**Task goal:** Report each line of the material below that contains the word "grams", copying every such line in full. Matching is case-sensitive.

**Material provided:**
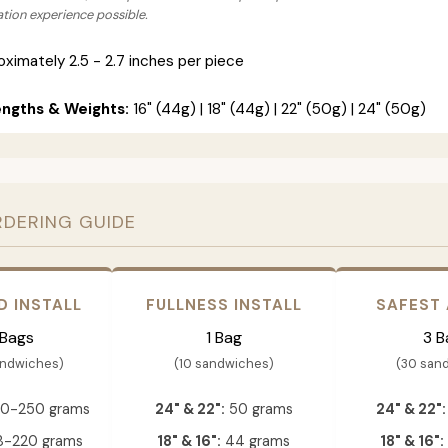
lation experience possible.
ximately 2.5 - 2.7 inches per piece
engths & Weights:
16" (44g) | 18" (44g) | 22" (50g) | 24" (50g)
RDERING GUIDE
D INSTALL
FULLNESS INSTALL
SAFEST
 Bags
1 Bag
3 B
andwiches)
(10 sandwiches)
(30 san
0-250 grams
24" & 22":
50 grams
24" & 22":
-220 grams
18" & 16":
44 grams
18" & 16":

--

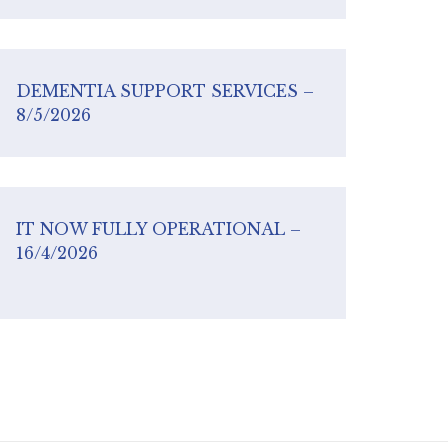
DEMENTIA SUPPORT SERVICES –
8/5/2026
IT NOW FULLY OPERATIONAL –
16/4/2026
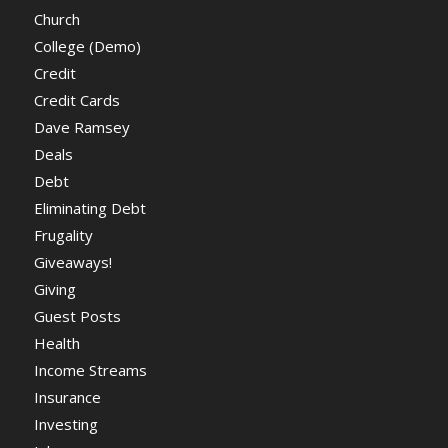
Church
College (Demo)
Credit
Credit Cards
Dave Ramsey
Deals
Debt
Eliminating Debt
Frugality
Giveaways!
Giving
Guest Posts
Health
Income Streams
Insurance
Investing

**Answer box:**
0-250 grams
50 grams
-220 grams
44 grams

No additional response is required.